Fig 1.3. Ocular dominance pattern across the surface of V1. Columns colored black receive input from the right eye, in white from the left eye. (From Hubel & Wiesel 1979)
The critical point: if you move half a millimeter in one direction, you might not change the receptive field at all, but instead move to a region receiving input from that same receptive field, but from the other eye. Move in another direction and the receptive field will shift, but so will orientation. Move in a third direction and only the optimal orientation shifts. These distances do not map uniformly onto distances in the ambient array. Ergo, homomorphism fails. V1 is not depictive.
How then does a feature map represent? One minimal but plausible description of the content of a feature map is: it indicates the spatial incidence of features. It might do more than this, but it does at least this. That is, it registers information about discriminable features, in such a way as to sustain varieties of spatial discrimination that can serve to guide the organism. The conditions focus on downstream consumers of the information, not what causes it. Registration of information in a feature map endows the creature with some spatial discriminative capacity. If that map is used, the steerage can improve. To carry on its other business, the animal relies on the constellation of features being as therein represented.

--------------------------------------------------

## Assigned task 1
Decide whether each of the statements (a), (b), and (c) agrees with the passage on feature maps. For each one, answer yes or no and quote the exact words of the passage that settle it.
(a) The passage concludes that V1 is depictive.
(b) The conditions for the content of a feature map focus on what causes the information.
(c) In Fig 1.3, the columns colored black receive input from the right eye.

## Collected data

--------------------------------------------------

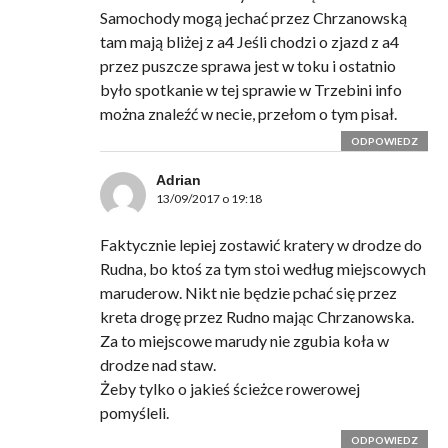
Samochody mogą jechać przez Chrzanowską
tam mają bliżej z a4 Jeśli chodzi o zjazd z a4
przez puszcze sprawa jest w toku i ostatnio
było spotkanie w tej sprawie w Trzebini info
można znaleźć w necie, przełom o tym pisał.
ODPOWIEDZ
Adrian
13/09/2017 o 19:18
Faktycznie lepiej zostawić kratery w drodze do
Rudna, bo ktoś za tym stoi według miejscowych
maruderow. Nikt nie będzie pchać się przez
kreta drogę przez Rudno mając Chrzanowska.
Za to miejscowe marudy nie zgubia koła w
drodze nad staw.
Żeby tylko o jakieś ścieżce rowerowej
pomyśleli.
ODPOWIEDZ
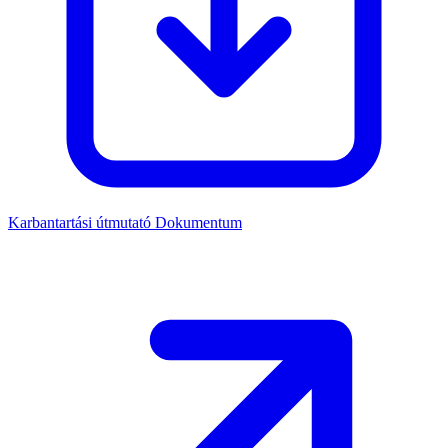
Karbantartási útmutató
Dokumentum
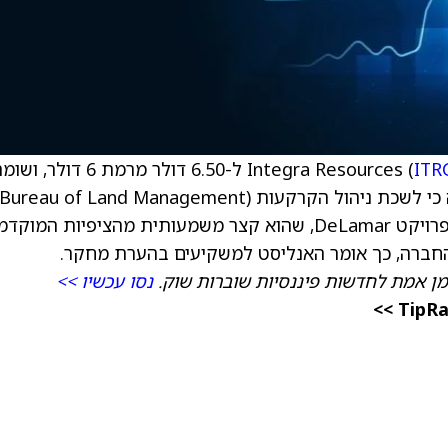
ITR
) ל-6.50 דולר מרמת 6 דולר, ו
קבעה לוח זמנים לרגולציה ולמתן היתרים עבור פרויקט DeLamar, שהוא קצר משמעותית מהציפיות המ
 החברה, כך אומר האנליסט למשקיעים בהערת מחקר.
מן אמת לחדשות פיננסיות שוברות שוק.
נסו עכשיו >>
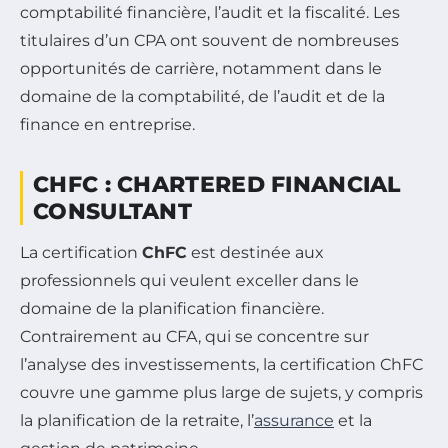
comptabilité financière, l’audit et la fiscalité. Les
titulaires d’un CPA ont souvent de nombreuses
opportunités de carrière, notamment dans le
domaine de la comptabilité, de l’audit et de la
finance en entreprise.
CHFC : CHARTERED FINANCIAL
CONSULTANT
La certification
ChFC
est destinée aux
professionnels qui veulent exceller dans le
domaine de la planification financière.
Contrairement au CFA, qui se concentre sur
l’analyse des investissements, la certification ChFC
couvre une gamme plus large de sujets, y compris
la planification de la retraite, l’
assurance
et la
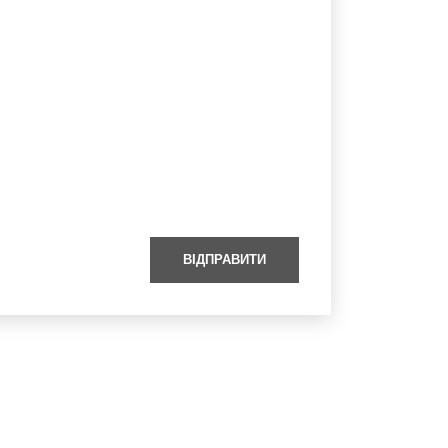
ВІДПРАВИТИ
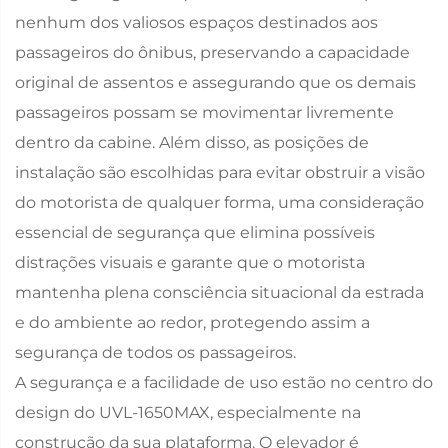
nenhum dos valiosos espaços destinados aos
passageiros do ônibus, preservando a capacidade
original de assentos e assegurando que os demais
passageiros possam se movimentar livremente
dentro da cabine. Além disso, as posições de
instalação são escolhidas para evitar obstruir a visão
do motorista de qualquer forma, uma consideração
essencial de segurança que elimina possíveis
distrações visuais e garante que o motorista
mantenha plena consciência situacional da estrada
e do ambiente ao redor, protegendo assim a
segurança de todos os passageiros.
A segurança e a facilidade de uso estão no centro do
design do UVL-1650MAX, especialmente na
construção da sua plataforma. O elevador é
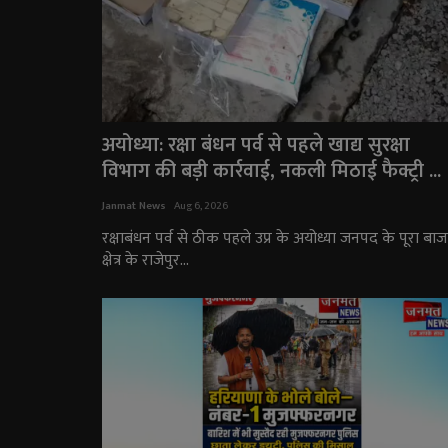
अयोध्या: रक्षा बंधन पर्व से पहले खाद्य सुरक्षा
विभाग की बड़ी कार्रवाई, नकली मिठाई फैक्ट्री ...
Janmat News
Aug 6, 2026
रक्षाबंधन पर्व से ठीक पहले उप्र के अयोध्या जनपद के पूरा बाज
क्षेत्र के राजेपुर...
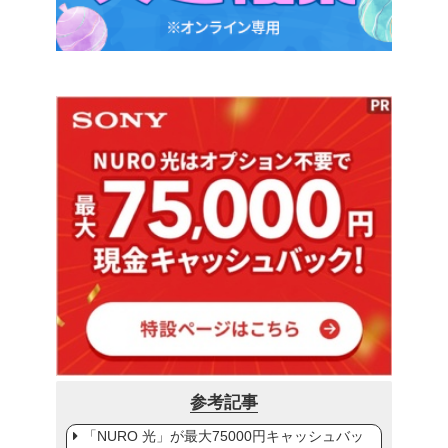
参考記事
「NURO 光」が最大75000円キャッシュバッ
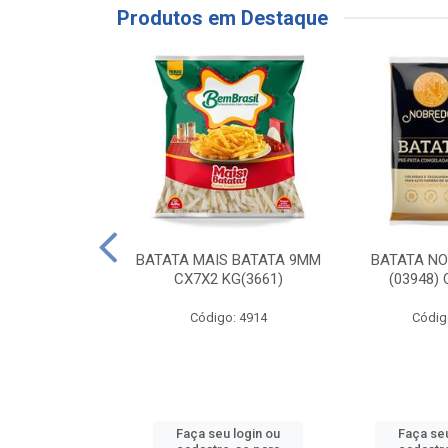
Produtos em Destaque
RE COXA COM
BATATA MAIS BATATA 9MM
BATATA N
NVELOPADA
CX7X2 KG(3661)
(03948)
GO LAR
Código: 4914
Códig
o: 20117
u login ou
Faça seu login ou
Faça seu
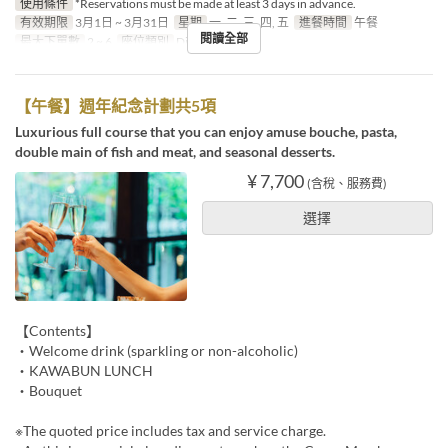
使用條件
*Reservations must be made at least 3 days in advance.
有效期限
3月1日 ~ 3月31日
星期
一, 二, 三, 四, 五
進餐時間
午餐
閱讀全部
最大下單數
2 ~ 6
座位類別
Dining
【午餐】週年紀念計劃共5項
Luxurious full course that you can enjoy amuse bouche, pasta,
double main of fish and meat, and seasonal desserts.
¥ 7,700
(含稅、服務費)
選擇
【Contents】
・Welcome drink (sparkling or non-alcoholic)
・KAWABUN LUNCH
・Bouquet
※The quoted price includes tax and service charge.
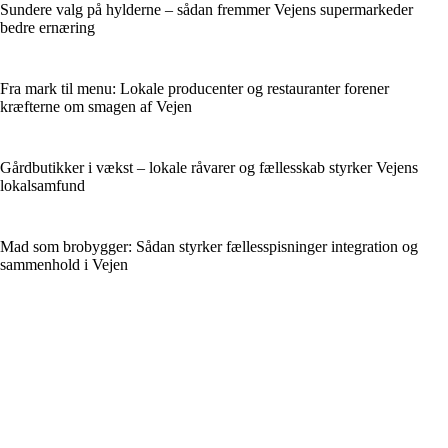
Sundere valg på hylderne – sådan fremmer Vejens supermarkeder
bedre ernæring
Fra mark til menu: Lokale producenter og restauranter forener
kræfterne om smagen af Vejen
Gårdbutikker i vækst – lokale råvarer og fællesskab styrker Vejens
lokalsamfund
Mad som brobygger: Sådan styrker fællesspisninger integration og
sammenhold i Vejen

--------------------------------------------------

## Assigned task 2
Give the entry lines from the line with "Karbantartási útmutató" to the line with "נסו עכשיו >>", both included, as a Markdown table with the columns Nr and Line, numbering the rows and leaving out blank lines and the pictures.

## Answer box 1
(a) No: "V1 is not depictive."
(b) No: "The conditions focus on downstream consumers of the information, not what causes it."
(c) Yes: "Columns colored black receive input from the right eye"

## Answer box 2
| Nr | Line |
|---|---|
| 1 | Karbantartási útmutató |
| 2 | Dokumentum |
| 3 | ITR |
| 4 | ) ל-6.50 דולר מרמת 6 דולר, ו |
| 5 | קבעה לוח זמנים לרגולציה ולמתן היתרים עבור פרויקט DeLamar, שהוא קצר משמעותית מהציפיות המ |
| 6 |  החברה, כך אומר האנליסט למשקיעים בהערת מחקר. |
| 7 | מן אמת לחדשות פיננסיות שוברות שוק. |
| 8 | נסו עכשיו >> |